Understanding Roman Numerals
By Stephen Bucaro
Roman numerals are a number system that was used in ancient Rome. The system is
still used today for things like the numbering of some annual sport events, like
the Super Bowl, and movie publication dates (so you can't easily see how old the movie is).
The Roman numeral system uses the following symbols.
I = 1
V = 5
X = 10
L = 50
C = 100
D = 500
M = 1000
To create a number, you simply start with the symbol that has the largest value
that will fit into that number. Then to the right of that symbol, write a symbol
that has the largest value that will fit into the remainder. Keep adding symbols
of lesser value to the right until there is no remainder. Examples of some numbers
expressed in Roman numerals are shown below.
X = 10
XI = 11
XII = 12
XIII = 13
After the number XIII the rule "don't write a symbol 4 times" prevents you from
writing the number 14 as XIIII. Instead you write a symbol that has the next
largest value, and use subtraction, as shown below.
XIV = 14
Then we can resume our count, as shown below.
XV = 15
XVI = 16
XVII = 17
XVIII = 18
After the number XVIII, again the rule "don't write a symbol 4 times" prevents
you from writing the number 19 as XVIIII. Instead you would write the number 19
as shown below.
XIX = 19
Then we can resume our count, as shown below.
XX = 20
The Roman numeral system is quite easy to use once you understand how it works.

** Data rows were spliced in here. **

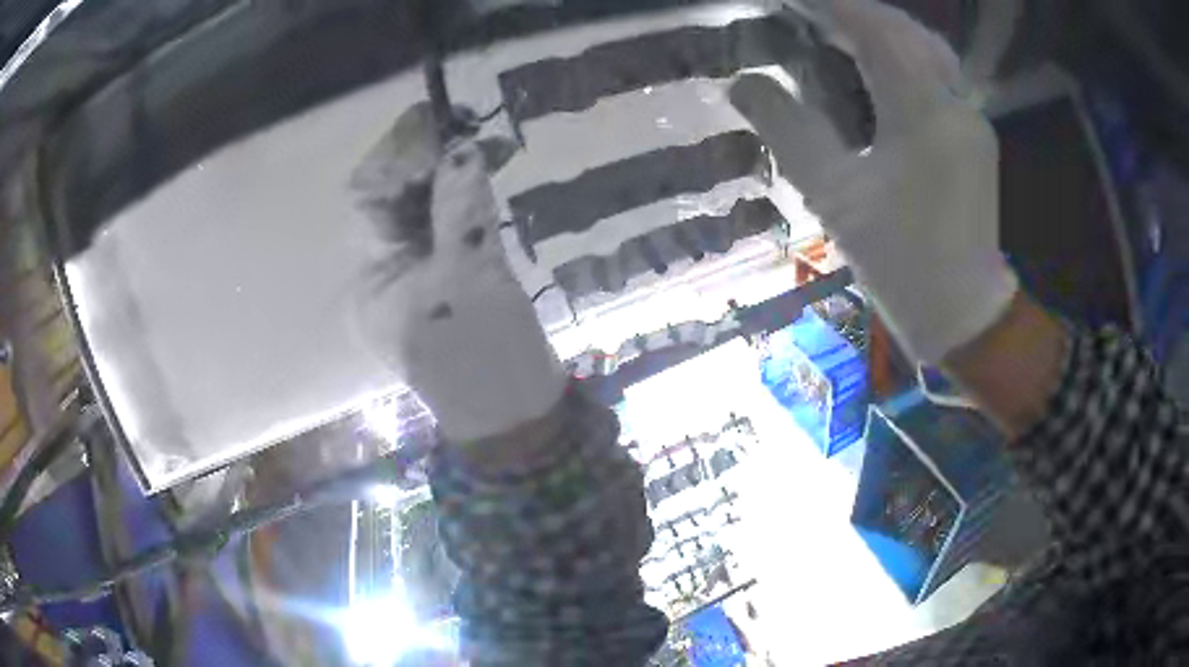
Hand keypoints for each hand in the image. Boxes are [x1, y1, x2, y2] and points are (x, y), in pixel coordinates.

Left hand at [350, 103, 564, 442]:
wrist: (515, 416)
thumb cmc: (483, 354)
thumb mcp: (471, 276)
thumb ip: (460, 207)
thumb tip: (460, 149)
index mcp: (371, 278)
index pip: (367, 198)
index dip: (396, 157)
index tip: (435, 125)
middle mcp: (382, 276)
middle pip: (392, 203)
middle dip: (425, 164)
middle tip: (466, 135)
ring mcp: (413, 281)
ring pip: (420, 215)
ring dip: (447, 181)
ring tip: (482, 154)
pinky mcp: (442, 286)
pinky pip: (443, 234)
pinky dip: (461, 207)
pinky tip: (482, 186)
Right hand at [731, 0, 1017, 363]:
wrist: (964, 314)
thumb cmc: (902, 262)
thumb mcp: (835, 198)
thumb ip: (788, 131)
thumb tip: (743, 84)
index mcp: (924, 114)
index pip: (876, 30)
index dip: (832, 4)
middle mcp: (956, 104)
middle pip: (907, 31)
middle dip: (857, 11)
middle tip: (810, 13)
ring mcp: (972, 119)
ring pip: (927, 48)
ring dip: (882, 30)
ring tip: (838, 30)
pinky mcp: (975, 135)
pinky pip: (938, 74)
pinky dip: (903, 55)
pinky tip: (876, 66)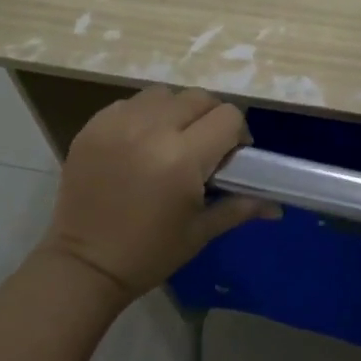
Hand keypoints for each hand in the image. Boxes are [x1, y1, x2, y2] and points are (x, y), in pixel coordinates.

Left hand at [38, 86, 278, 309]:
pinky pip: (130, 103)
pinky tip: (140, 143)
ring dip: (176, 111)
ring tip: (171, 140)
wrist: (83, 265)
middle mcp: (151, 130)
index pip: (228, 116)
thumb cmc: (149, 253)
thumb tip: (277, 206)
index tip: (230, 156)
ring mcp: (117, 124)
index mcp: (182, 158)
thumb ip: (240, 207)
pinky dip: (143, 116)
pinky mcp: (93, 126)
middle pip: (198, 98)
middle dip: (210, 118)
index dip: (237, 134)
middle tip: (204, 148)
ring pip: (164, 95)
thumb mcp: (200, 231)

Below is an inscription on Admiralty Arch, London.
MDCCCCX
Note that this number violates the rule "don't write a symbol 4 times" rule.
In this case it would be difficult or impossible to avoid writing the symbol
C four times. But it's still quite obvious that the numeral translates to 1910.
MMVIII
Above is the Roman numeral for the number 2008. Note that the ancient Romans
didn't have a symbol for zero. When you come to think of it, having a symbol
to represent nothing in counting and mathematics is quite an amazing concept.